Between 2017 and 2018, Sebastian Wells, a member of international photography agency Ostkreuz, travelled to 24 refugee camps in 7 countries in Africa, the Middle East and Europe. Focusing on the everyday life of the refugees living in these supposedly temporary camps, Wells’ images depict and explore the limits and impossibilities they impose on spatial and social infrastructure.

Suruc refugee camp, Turkey, 2017. © Sebastian Wells

Though each camp had its own complex histories, Wells encountered certain recurring structural qualities. On all of the sites he visited, he found similar architectural structures in how the camps were set up and therefore organized. “Basically, I have been looking for patterns that repeat themselves. Especially when it refers to the structure of containers or tents, the same constellation of people and spaces,” Wells says of his photographic approach. “I have tried to echo this visually or to trace it again at the different sites, no matter whether it was in Germany, in Turkey or in Kenya.”

Za’atari refugee camp, Jordan, 2017. © Sebastian Wells

The choice of location for building the camps was also similar across the countries he visited. Away from local civilizations, the camps are mostly based in deserts, hard-to-reach locations or remote urban areas, making social exchange between those seeking protection and the states that temporarily offer them shelter near non-existent. While the lives of the residents are strictly regulated by both visible and invisible barriers, Wells’ efforts to gain access to the camps were not easy either. It was often a challenge to obtain official permission as a photographer, without which he would have been denied entry.

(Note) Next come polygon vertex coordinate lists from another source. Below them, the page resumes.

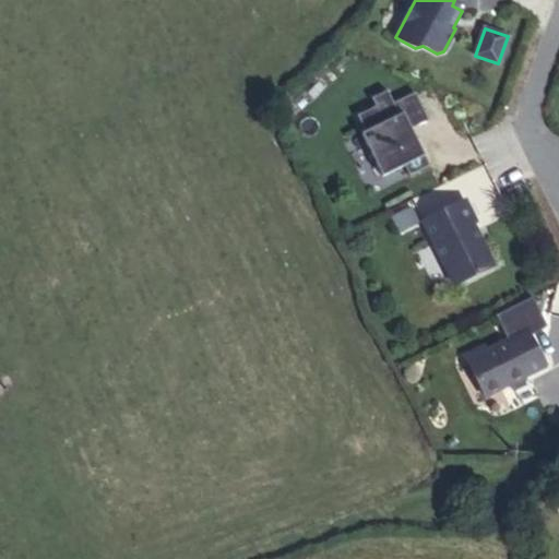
[(412,176),(429,166),(415,139),(402,114),(400,115),(393,103),(387,91),(371,98),(376,107),(357,117),(366,133),(361,134),(384,177),(406,166),(412,176)]
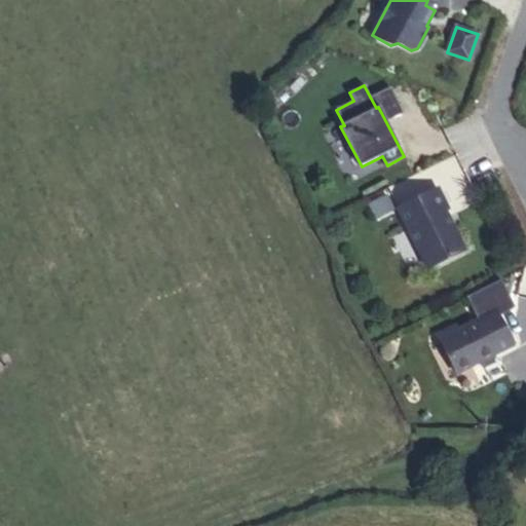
[(389,86),(370,97),(376,108),(378,107),(390,130),(408,121),(389,86)]
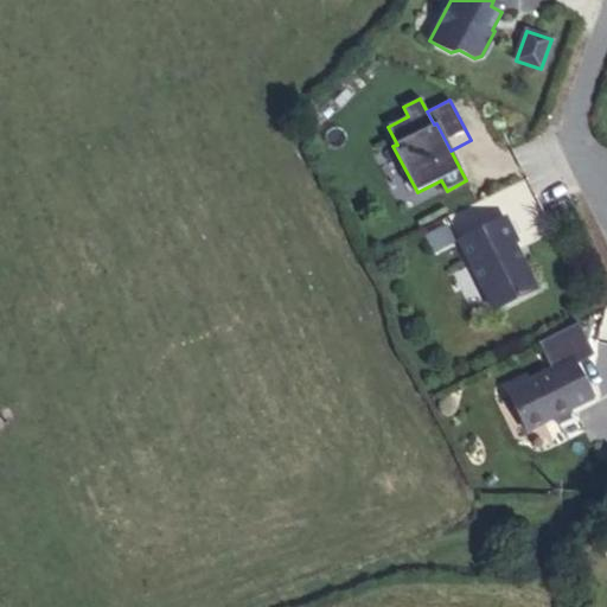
[(505,218),(460,240),(493,310),(535,289),(513,243),(517,242),(505,218)]
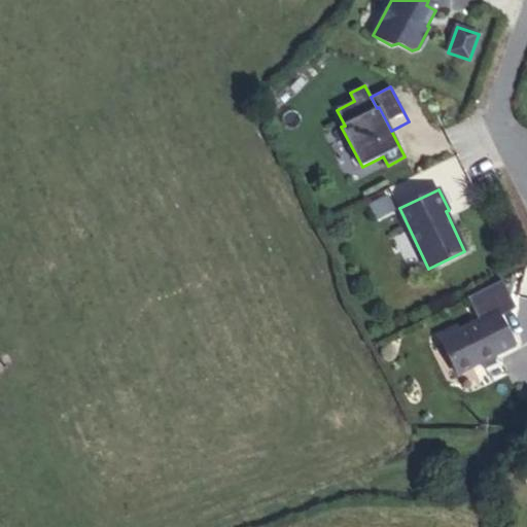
[(387,196),(370,204),(376,217),(393,209),(387,196)]
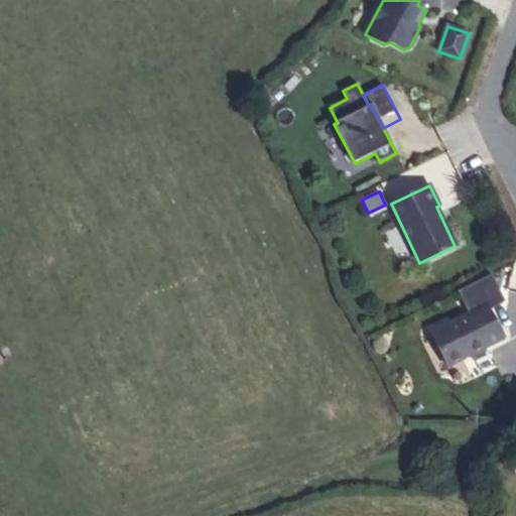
[(429,329),(447,366),(503,339),(486,305),(448,325),(446,320),(429,329)]
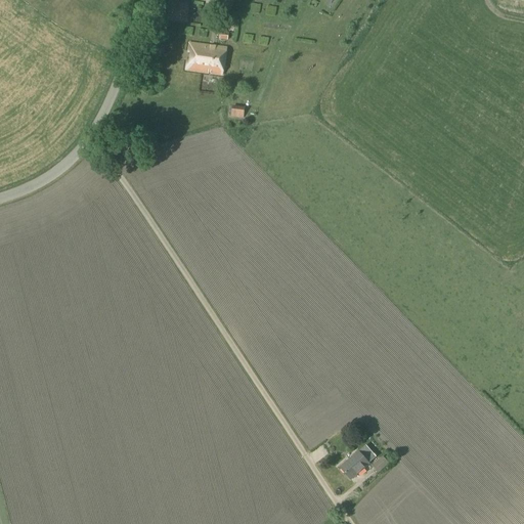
[(186,24),(188,3),(170,0),(168,20),(186,24)]
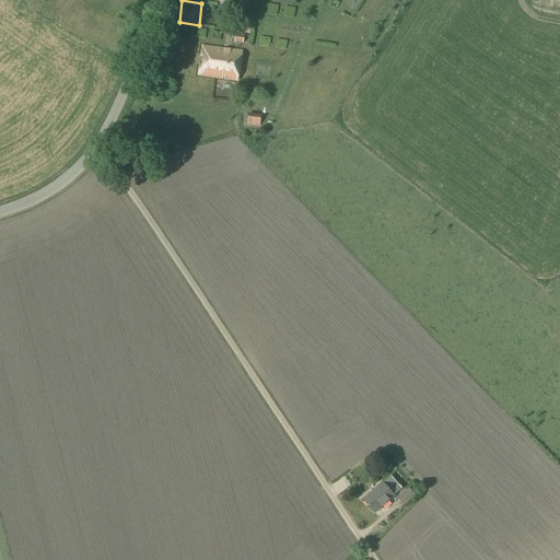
[(237,80),(241,51),(202,46),(199,74),(237,80)]
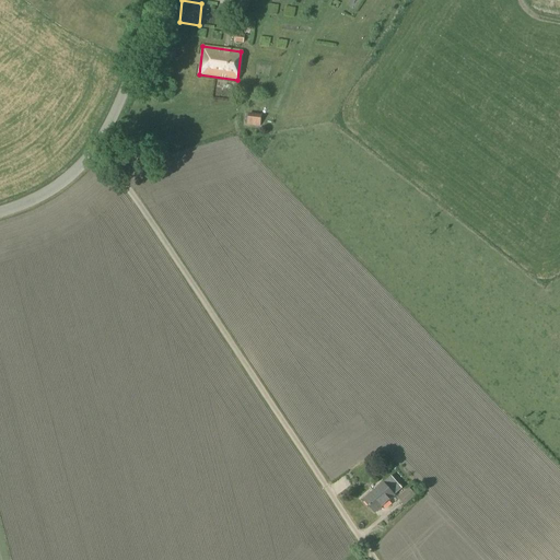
[(247,125),(260,126),(261,115),(248,113),(247,125)]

Kalobeyei, Kenia, 2018. A women stands in her shelter in Kenya’s Kakuma refugee camp, that hosts around 150.000 refugees from 19 different countries. © Sebastian Wells

While the photographer often had only a few hours to familiarize himself with the camps and their inhabitants, there is little hope for the refugees to ever leave these places. “In Kenya, in Dadaab or Kakuma, the camps have existed for over 30 years now. A large part of the people were born there—we cannot even speak of refugees any more,” says Wells. “The residents have simply grown up in this place and have taken root there. That is the absurdity of these camps; they keep up this refugee status and statelessness, although this has long since become the status quo.”

The UNHCR currently has more than 70 million refugees worldwide. About 10 million are housed in so-called refugee camps, although for many of them, life in the camps has become the norm. Despite the time pressure, linguistic differences and varying life paths, Wells met many people who he identified with, who left a profound impression on him with their incredible resourcefulness to survive and even establish some form of normality.

Dadaab refugee camp, Kenya, 2018. © Sebastian Wells

When asked how he perceives the media representation of refugee camps, Wells answers: “Normally there are always pictures where there is an extreme amount of action, an extreme amount of drama; pictures that arise in acute emergency situations.” In Utopia, he wanted to draw attention to a permanent and ongoing state by showing a reality that was not intended but which, despite tough circumstances, has become everyday life for the refugees.

“This work could have probably been photographed in the same way 10 years ago, and unfortunately it will be photographed in the same way 10 years from now,” he explains. “This replication of living conditions, people left behind in a provisional state, that is what is important to me in this work and probably does not appear very often in the media.”

Azraq refugee camp, Jordan, 2017. © Sebastian Wells

By documenting refugee camps around the world, Wells demonstrates the universality of the experience of living in one of them. Envisioned as a temporary refuge, they become an unwanted home for many residents, not the home of a better future, but a place that carries within it the original meaning of the Greek word ‘utopia’: οὐ (‘not’) and τόπος (‘place’).